172 Furthermore, the Commission’s refusal to allow the applicant a reduction for fulfilling the requirements of the two indents of Section D 2 of the notice infringes the principle of equal treatment in so far as it is inconsistent with the Commission’s past decisions. In this connection the applicant mentions the British Sugar decision (paragraph 46 above) and Commission Decision 1999/271/EC of 9 December 1998 relating to a proceeding pursuant to Article 85 of the EC Treaty (IV/34.466 – Greek Ferries) (OJ 1999 L 109, p. 24), in which the undertakings British Sugar and Anek respectively were granted reductions of 50% and 45% in their fines for fulfilling simultaneously the conditions of the first and second indents of Section D 2 of the Leniency Notice.
173 The defendant contests the applicant’s claim to a reduction in its fine of more than 35% under Section D of the Leniency Notice. The defendant contends that the 35% reduction allowed takes account also of the fact that the applicant did not contest the facts. In recital 754 of the Decision (see paragraph 20 above) it is stated that the applicant did not contest the facts. A correct reading of that recital shows that the two possibilities envisaged are, first, that an undertaking has contributed to establishing the existence of the infringements and did not substantially contest the facts, and, second, that it did not substantially contest the facts without contributing to establishing the existence of the infringements. That is the reading which must be followed in view of the context of the sentence and the Decision as a whole, from which it is clear that, whilst none of the companies substantially contested the facts, some of them did not fulfil the condition of contributing to establishing the infringements in relation to certain vitamin products. Indeed, the level of the reduction granted to Roche and BASF confirms that the applicant’s interpretation of the Decision is wrong. If it were correct, the reductions accorded to Roche and BASF would not have taken account of the fact that they did not substantially contest the facts relating to the infringements imputed to them and the Commission’s grant of a 50% reduction to each of them would be illogical because they would have been given the maximum reduction on the basis of Section D even if not all the conditions set out in that section had been fulfilled.
174 The defendant merely omitted to refer once again, in recital 764, to Section D 2, second indent, but the terms of recital 764 refer generally to the applicant’s cooperation with the Commission.
Findings of the Court
175 Section D of the Leniency Notice provides:
‘1. Where an enterprise cooperates without having met all the conditions set out in Sections B or C, it will benefit from a reduction of 10% to 50% of the fine that would have been imposed if it had not cooperated.

- REQUIRED WORK
A) According to the passage on the fine reduction, what reductions in their fines were British Sugar and Anek granted?
B) Go on with the passage on the fine reduction from the point where it stops.
The rows that follow have nothing to do with the passage on the fine reduction.

- THE DATA
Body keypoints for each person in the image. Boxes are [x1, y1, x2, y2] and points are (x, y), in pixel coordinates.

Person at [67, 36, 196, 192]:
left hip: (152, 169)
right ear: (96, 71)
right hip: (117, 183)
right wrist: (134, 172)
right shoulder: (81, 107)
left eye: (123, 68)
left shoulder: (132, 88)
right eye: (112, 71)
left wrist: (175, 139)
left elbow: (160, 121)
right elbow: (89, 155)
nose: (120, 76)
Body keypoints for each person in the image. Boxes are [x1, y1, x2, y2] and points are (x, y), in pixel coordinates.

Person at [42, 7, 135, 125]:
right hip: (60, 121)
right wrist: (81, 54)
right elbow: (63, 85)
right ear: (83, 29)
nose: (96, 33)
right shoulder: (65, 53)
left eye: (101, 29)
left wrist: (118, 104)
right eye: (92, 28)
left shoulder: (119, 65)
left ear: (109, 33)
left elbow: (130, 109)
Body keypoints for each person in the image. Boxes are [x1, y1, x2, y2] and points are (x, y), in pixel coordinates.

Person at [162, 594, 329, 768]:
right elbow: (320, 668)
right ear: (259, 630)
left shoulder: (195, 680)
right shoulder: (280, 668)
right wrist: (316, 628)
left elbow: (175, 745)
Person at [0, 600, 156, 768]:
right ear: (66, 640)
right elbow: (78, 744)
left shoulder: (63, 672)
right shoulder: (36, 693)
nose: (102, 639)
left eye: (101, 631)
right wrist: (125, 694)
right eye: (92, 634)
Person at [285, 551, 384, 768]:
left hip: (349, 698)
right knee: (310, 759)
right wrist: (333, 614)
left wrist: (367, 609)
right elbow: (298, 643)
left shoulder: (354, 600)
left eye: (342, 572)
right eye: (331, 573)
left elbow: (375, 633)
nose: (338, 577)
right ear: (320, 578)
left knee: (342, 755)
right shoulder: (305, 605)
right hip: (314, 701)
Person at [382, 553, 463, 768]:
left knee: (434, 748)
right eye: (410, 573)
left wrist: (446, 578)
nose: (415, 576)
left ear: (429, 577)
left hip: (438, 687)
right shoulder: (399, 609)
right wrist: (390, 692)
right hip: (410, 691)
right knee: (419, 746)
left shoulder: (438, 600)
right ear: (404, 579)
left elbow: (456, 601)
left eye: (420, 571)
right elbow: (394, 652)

- EXPECTED RESPONSES
A) British Sugar was granted 50% and Anek 45%.

B)
2. Such cases may include the following:
– before a statement of objections is sent, an enterprise provides the Commission with information, documents or other evidence which materially contribute to establishing the existence of the infringement;
– after receiving a statement of objections, an enterprise informs the Commission that it does not substantially contest the facts on which the Commission bases its allegations.’
176 It is appropriate to consider first of all whether, as the applicant maintains, the reduction of 35% of the fine accorded to it by the Commission under Section D was given only in respect of the cooperation referred to in Section D 2, first indent, or whether, as the defendant contends, the reduction was also intended as recognition that the applicant had not substantially contested the facts set out in the statement of objections, given that the defendant does not deny that the applicant fulfilled the condition in Section D 2, second indent. Indeed, the fact that the applicant did not substantially contest the facts set out in the statement of objections is clearly shown by the wording of its reply of 2 October 2000 to the statement of objections.
177 As the defendant has pointed out, it does in fact emerge from the Decision (recital 148) that none of the eight undertakings fined under the Decision substantially contested the facts on which the Commission had based its statement of objections. Although recital 746 reproduces in essence the full text of Section D of the Leniency Notice and although the Commission expressly granted Merck KgaA and Aventis SA a reduction of 15% and 10% of the fine respectively under Section D 2, second indent, for not having contested the facts held against them, which related to the vitamin C infringement and the vitamin D3 infringement respectively (recitals 763 and 767), it refrained from applying that provision to the applicant and reduced the applicant’s fine only under Section D 2, first indent (recital 764).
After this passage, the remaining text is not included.